Claimants will no longer be forced to come to London to have administrative cases heard, under plans to improve access to justice due to be announced by the Ministry of Justice.
The Gazette has learned that four regional centres of the Administrative Court are to open in Cardiff, Birmingham, Manchester (pictured) and Leeds from 21 April 2009, with a further centre planned for Bristol in 2010.
The reform will allow regional high court sittings to take place regularly outside London to deal with work currently administered, heard and dealt with only at the Royal Courts of Justice.
The regional centres will use rooms in existing civil justice or combined courts, with two judges assigned to the new courts. Lord Justice Langstaff will be in charge in Leeds and Manchester, and Lord Justice Beatson in Birmingham and Cardiff.
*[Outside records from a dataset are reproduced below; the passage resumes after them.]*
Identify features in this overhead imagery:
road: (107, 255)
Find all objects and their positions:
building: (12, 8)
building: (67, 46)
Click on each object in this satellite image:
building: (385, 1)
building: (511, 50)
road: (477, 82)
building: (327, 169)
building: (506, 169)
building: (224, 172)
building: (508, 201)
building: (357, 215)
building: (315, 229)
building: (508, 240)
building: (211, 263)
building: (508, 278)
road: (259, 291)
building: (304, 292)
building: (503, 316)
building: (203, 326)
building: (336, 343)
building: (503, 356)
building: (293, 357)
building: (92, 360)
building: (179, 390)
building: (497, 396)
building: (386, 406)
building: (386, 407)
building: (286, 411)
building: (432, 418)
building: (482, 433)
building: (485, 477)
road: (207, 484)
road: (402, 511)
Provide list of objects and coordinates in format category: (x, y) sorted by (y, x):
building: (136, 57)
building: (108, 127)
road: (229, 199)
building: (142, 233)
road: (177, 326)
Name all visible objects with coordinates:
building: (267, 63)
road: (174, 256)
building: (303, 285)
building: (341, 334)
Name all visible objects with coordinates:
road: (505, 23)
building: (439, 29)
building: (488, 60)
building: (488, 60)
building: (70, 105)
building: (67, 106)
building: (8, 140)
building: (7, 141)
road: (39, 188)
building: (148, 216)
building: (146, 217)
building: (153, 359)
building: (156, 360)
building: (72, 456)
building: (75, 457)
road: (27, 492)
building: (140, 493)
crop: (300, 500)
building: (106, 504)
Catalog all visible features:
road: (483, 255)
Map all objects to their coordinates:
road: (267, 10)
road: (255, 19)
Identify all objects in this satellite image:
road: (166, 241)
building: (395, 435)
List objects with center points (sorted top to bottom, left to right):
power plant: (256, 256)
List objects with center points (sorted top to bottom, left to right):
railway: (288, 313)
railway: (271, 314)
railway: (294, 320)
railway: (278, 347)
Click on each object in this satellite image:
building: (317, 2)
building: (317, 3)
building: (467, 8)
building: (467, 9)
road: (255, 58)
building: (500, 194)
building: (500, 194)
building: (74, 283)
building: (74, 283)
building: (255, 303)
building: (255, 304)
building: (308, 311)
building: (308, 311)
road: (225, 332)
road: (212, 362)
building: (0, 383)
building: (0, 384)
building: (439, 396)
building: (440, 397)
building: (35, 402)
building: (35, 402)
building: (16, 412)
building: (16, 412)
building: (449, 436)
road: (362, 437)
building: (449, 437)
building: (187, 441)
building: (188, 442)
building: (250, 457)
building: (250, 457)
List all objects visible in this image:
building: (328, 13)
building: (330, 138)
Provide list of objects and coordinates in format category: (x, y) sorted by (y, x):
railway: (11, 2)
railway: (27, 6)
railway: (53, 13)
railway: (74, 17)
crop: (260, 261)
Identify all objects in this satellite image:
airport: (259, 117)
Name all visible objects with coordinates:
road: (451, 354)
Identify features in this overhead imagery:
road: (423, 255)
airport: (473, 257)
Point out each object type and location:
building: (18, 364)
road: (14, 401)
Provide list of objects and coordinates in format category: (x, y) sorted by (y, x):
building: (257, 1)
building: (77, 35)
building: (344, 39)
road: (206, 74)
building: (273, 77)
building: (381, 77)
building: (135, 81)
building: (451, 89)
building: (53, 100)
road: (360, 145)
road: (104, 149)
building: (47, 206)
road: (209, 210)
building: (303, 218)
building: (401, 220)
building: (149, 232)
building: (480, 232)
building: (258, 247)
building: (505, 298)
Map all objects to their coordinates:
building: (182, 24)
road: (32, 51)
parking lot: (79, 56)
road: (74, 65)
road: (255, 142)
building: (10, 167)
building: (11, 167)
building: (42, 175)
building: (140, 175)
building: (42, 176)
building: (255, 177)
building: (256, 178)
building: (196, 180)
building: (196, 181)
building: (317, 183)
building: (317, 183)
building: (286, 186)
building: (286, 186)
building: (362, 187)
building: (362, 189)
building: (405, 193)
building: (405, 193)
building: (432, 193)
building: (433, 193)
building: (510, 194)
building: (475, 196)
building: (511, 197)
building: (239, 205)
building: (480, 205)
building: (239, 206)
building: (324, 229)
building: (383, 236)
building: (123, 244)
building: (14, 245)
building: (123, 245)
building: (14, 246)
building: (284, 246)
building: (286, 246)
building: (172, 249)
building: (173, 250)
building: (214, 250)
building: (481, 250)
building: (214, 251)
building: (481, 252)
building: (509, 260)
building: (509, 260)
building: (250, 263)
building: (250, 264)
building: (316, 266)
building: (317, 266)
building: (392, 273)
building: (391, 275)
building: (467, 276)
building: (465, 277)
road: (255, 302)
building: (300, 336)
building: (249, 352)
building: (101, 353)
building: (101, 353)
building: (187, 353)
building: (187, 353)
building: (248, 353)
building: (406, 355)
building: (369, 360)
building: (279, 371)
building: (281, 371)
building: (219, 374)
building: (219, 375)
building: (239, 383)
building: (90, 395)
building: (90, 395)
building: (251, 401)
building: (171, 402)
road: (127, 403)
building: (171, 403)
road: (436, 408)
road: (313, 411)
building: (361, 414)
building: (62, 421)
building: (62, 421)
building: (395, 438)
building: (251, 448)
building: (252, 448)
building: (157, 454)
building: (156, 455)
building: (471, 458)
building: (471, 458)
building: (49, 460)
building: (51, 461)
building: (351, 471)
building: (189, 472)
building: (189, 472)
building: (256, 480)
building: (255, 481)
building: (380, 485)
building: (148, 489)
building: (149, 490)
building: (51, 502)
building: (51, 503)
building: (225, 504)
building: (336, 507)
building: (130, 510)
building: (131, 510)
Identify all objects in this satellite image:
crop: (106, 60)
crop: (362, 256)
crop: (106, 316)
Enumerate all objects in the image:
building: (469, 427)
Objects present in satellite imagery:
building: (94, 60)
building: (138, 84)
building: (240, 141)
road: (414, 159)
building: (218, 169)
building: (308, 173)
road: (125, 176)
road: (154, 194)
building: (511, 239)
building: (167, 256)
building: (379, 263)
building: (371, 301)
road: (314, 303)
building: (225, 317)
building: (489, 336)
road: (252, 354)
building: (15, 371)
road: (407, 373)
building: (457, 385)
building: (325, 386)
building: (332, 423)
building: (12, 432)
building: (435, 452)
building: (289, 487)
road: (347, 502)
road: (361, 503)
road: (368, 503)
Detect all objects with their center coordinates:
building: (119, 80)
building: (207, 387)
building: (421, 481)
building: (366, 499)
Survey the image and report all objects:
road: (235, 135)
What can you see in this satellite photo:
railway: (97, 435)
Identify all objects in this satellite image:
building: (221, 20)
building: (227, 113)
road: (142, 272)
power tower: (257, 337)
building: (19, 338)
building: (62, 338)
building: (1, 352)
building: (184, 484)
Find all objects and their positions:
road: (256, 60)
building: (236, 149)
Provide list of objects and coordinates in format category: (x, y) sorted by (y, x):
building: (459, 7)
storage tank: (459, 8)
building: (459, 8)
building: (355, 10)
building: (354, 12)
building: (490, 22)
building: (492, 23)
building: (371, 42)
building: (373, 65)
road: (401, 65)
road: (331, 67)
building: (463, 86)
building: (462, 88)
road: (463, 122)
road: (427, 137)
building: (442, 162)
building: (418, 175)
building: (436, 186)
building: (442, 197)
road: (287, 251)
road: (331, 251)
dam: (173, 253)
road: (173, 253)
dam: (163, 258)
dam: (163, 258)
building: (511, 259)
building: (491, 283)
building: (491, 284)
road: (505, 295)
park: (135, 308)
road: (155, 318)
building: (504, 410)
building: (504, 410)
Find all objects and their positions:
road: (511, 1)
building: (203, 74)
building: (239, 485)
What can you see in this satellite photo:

They will supervise and work alongside high court judges.
The idea came out of Lord Justice May’s Justice Outside London report published in 2007. Where a litigant has a connection with one of the regions, the matter will be dealt with there rather than in London.
The new centres will be computer-networked through COINS – a confidential secure system to enable them to act cohesively and on a par with London.
Rabinder Singh QC, outgoing chairman of the Constitutional and Administrative Law Bar Association, welcomed regionalisation as an ‘important contribution to access to justice’.
He said: ‘We need to ensure that people in the regions get the same high quality of service they would expect in London, so we need to get the infrastructure right, including the court’s technology; and retain the right of people to get access to the best legal representation irrespective of ability to pay.’